The Dark Path
- Author: Walter H. Hunt
- Genre: Science fiction
- Publication date: March 1, 2003
- ISBN: 0-765-30606-9
- Preceded by: The Dark Wing
- Followed by: The Dark Ascent

= The Dark Path (Hunt novel) =

2003 science fiction novel by Walter H. Hunt

The Dark Path is a 2002 science fiction novel by Walter H. Hunt. It is the sequel to The Dark Wing (2001) and is set 70 years later. The series also includes The Dark Ascent (2004) and The Dark Crusade (2005).

== Plot summary ==
Most of the characters in The Dark Path are new and did not appear in The Dark Wing.

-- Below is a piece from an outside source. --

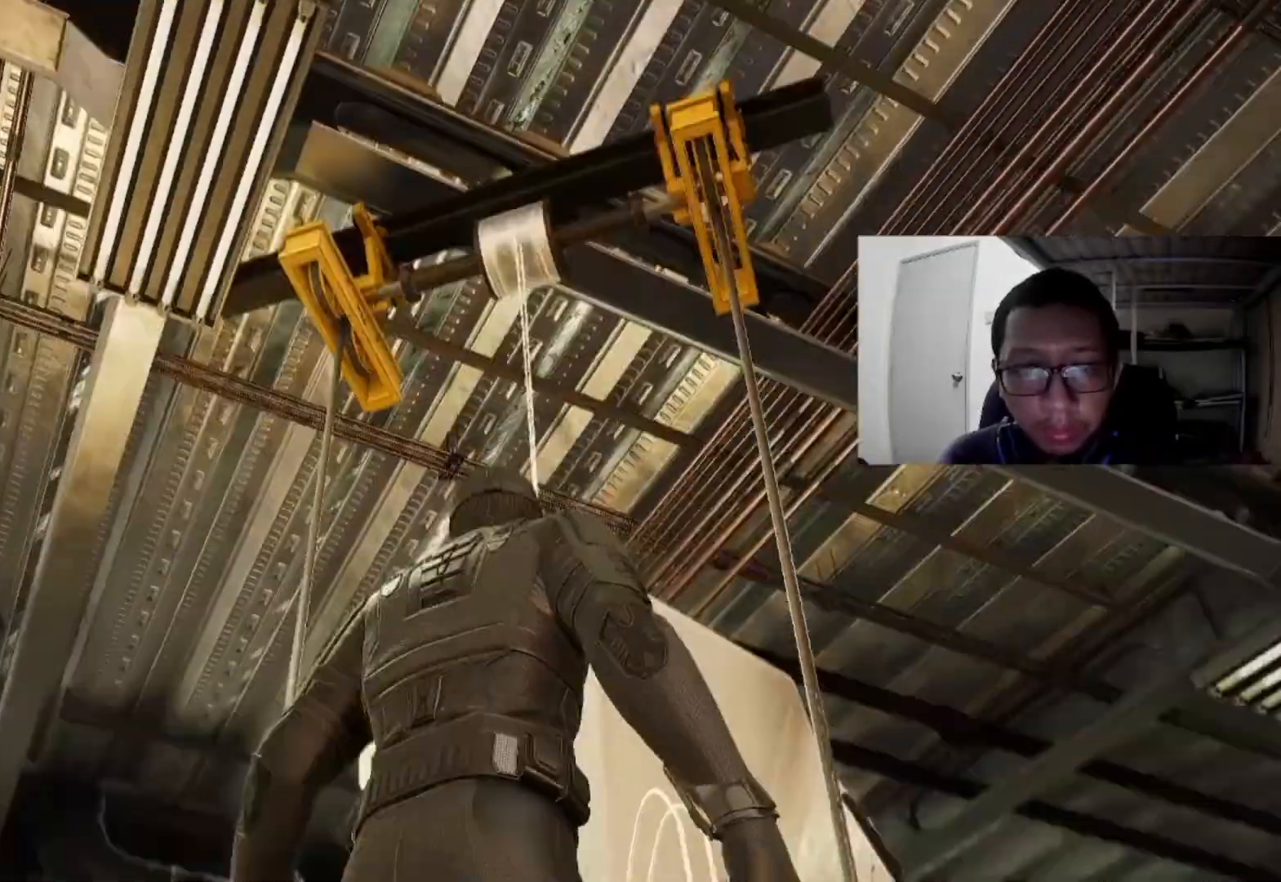
{"buttons": [], "left_stick": "center", "right_stick": "down", "events": []}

The novel takes place 70 years after the events of The Dark Wing. Humans and Zor are at peace, with Sergei having taken on the mantle of gyaryu'har. The gyaryu falls into the hands of a new race with telepathic powers, whose name is shortened to the 'vuhl.' Jacqueline Laperriere, the commander of one of the first territories to be attacked by the vuhl, evacuates, saving the lives of everyone but Sergei. She eventually becomes the new gyaryu'har.

== Reception ==
A writer for Publishers Weekly reviewed The Dark Path positively, writing "Hunt does a better job of depicting character and handling zor mythology and interspecies relations than in his debut novel."

A review in Kirkus Reviews predicted that the novel would elicit mixed reactions from user's writing, "What with the psychic-warrior complications, more Star Wars than Honor Harrington: some fans will relish the exploration of zor culture; others will grow impatient with the lack of action."

The book has been reviewed in Vector and Analog Science Fiction and Fact.